Pour un fonds de commerce acheté 150 000 €, l’acquéreur paie 3 810 € de droits d’enregistrement. Le barème total est de 0 % jusqu’à 23 000 €, 3 % de 23 000 € à 200 000 € et 5 % au-delà. Notre simulateur chiffre en quelques secondes le coût complet de votre opération, que vous achetiez ou vendiez un fonds de commerce.
À quoi sert ce simulateur ?
Il donne une estimation indicative des coûts qui s’ajoutent au prix de cession. Côté acquéreur : droits d’enregistrement, publicité légale et formalités. Côté vendeur : durée du séquestre du prix, délai d’opposition des créanciers et solidarité fiscale de l’acquéreur. Cette estimation prépare votre budget, elle ne remplace pas l’analyse de votre dossier.

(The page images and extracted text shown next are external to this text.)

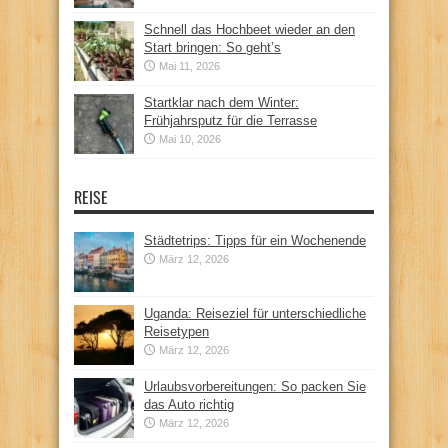
Schnell das Hochbeet wieder an den
Start bringen: So geht’s
Mai 11, 2026
Startklar nach dem Winter:
Frühjahrsputz für die Terrasse
Mai 10, 2026
REISE
Städtetrips: Tipps für ein Wochenende
März 12, 2026
Uganda: Reiseziel für unterschiedliche
Reisetypen
März 12, 2026
Urlaubsvorbereitungen: So packen Sie
das Auto richtig
März 12, 2026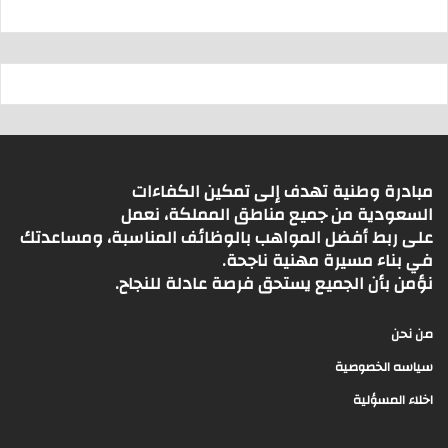
مبادرة وطنية تهدف إلى تمكين الكفاءات
السعودية من جميع مناطق المملكة، نعمل
على ربط أفضل المواهب بالوظائف المناسبة، ومساعدتك
في بناء مسيرة مهنية ناجحة.
نؤمن بأن الجميع يستحق فرصة عادلة للنجاح.
من نحن
سياسه الخصوصية
اخلاء المسؤلية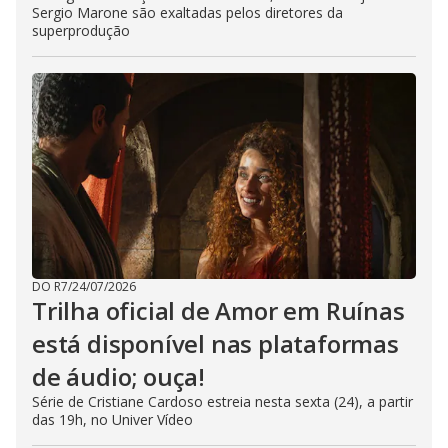
Sergio Marone são exaltadas pelos diretores da
superprodução
DO R7
/
24/07/2026
Trilha oficial de Amor em Ruínas
está disponível nas plataformas
de áudio; ouça!
Série de Cristiane Cardoso estreia nesta sexta (24), a partir
das 19h, no Univer Vídeo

Comment les droits d’enregistrement sont-ils calculés ?
Le barème 0/3/5 agrège trois prélèvements : la part de l’État prévue par l’article 719 du Code général des impôts (0 % jusqu’à 23 000 €, 2 % de 23 000 € à 107 000 €, 0,60 % de 107 000 € à 200 000 €, 2,60 % au-delà), la taxe additionnelle départementale (article 1595 du CGI) et la taxe additionnelle communale (article 1584 du CGI). Le simulateur applique ce barème au prix de cession, diminué des marchandises neuves reprises, qui restent en principe hors assiette.

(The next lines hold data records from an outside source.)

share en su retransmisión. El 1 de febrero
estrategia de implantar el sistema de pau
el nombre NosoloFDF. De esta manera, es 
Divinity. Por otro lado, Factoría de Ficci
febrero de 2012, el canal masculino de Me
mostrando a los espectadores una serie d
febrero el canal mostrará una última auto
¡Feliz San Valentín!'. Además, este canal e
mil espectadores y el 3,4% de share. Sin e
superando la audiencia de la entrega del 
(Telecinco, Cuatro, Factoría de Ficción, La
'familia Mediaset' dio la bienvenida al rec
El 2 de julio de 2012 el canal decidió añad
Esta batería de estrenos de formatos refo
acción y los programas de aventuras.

Que faut-il prévoir en plus du prix ?
Comptez 350 à 500 € de publicité légale et de formalités, puis les honoraires de conseil et les frais de financement. Côté vendeur, le prix reste séquestré pendant trois à cinq mois en pratique, le temps de purger les oppositions des créanciers et la solidarité fiscale. Pour approfondir, consultez notre guide de l’achat d’un fonds de commerce, notre article sur le coût d’une cession de fonds de commerce à Montpellier et notre accompagnement cession de fonds de commerce.
Questions fréquentes
Qui paie les droits d’enregistrement ?
L’acquéreur les paie lors de l’enregistrement de l’acte. Le vendeur supporte de son côté le séquestre du prix et l’éventuelle imposition de sa plus-value.
Combien coûte une cession de fonds de 150 000 € ?

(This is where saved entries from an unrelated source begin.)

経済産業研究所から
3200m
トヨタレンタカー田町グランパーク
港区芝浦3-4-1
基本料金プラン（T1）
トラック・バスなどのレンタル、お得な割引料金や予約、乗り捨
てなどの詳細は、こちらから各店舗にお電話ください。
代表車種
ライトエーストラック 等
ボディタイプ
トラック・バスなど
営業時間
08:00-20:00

3 810 € de droits d’enregistrement, auxquels s’ajoutent la publicité légale (350 à 500 € environ) et les honoraires de conseil.
Les marchandises reprises paient-elles des droits ?
Non en principe : reprises sur inventaire contradictoire, les marchandises neuves sont hors assiette des droits et relèvent le cas échéant de la TVA.
Pourquoi le prix de vente est-il séquestré ?
Pour purger le délai d’opposition des créanciers (10 jours à compter de la publication, article L. 141-14 du Code de commerce) et la solidarité fiscale de l’acquéreur (article 1684 du CGI, 90 jours ramenés à 30 jours sous conditions).
Le barème change-t-il selon le département ?
Non. Part de l’État et taxes additionnelles aboutissent au même total de 0 %, 3 % et 5 % sur tout le territoire.
Le résultat du simulateur reste une estimation indicative : chaque cession mérite un chiffrage sur pièces.
Me Benoît BIOT, avocat au Barreau de Montpellier.
Calculez le coût complet de votre cession de fonds de commerce
Coût complet d’une cession de fonds de commerce
Droits d’enregistrement, publicité légale, séquestre du prix : chiffrez les coûts de l’opération selon que vous achetez ou vendez un fonds de commerce ou une clientèle. Barème appliqué : article 719 du Code général des impôts, taxes additionnelles départementale et communale comprises.
Comment ce simulateur calcule
Les droits d’enregistrement sont calculés sur le prix de cession diminué des marchandises neuves reprises, au barème total simplifié : 0 % jusqu’à 23 000 €, 3 % de 23 000 € à 200 000 €, 5 % au-delà. Ce barème agrège la part de l’État (article 719 du CGI : 0 % jusqu’à 23 000 €, 2 % de 23 000 € à 107 000 €, 0,60 % de 107 000 € à 200 000 €, 2,60 % au-delà), la taxe départementale (article 1595 du CGI) et la taxe communale (article 1584 du CGI). Le total est arrondi à l’euro le plus proche. La fourchette de publicité légale (350 à 500 €) est purement indicative. Côté vendeur, les délais rappelés résultent de l’article L. 141-14 du Code de commerce (opposition des créanciers dans les 10 jours de la publication) et de l’article 1684 du CGI (solidarité fiscale de l’acquéreur : 90 jours, ramenés à 30 jours sous conditions). Textes vérifiés sur Légifrance au 2 juillet 2026.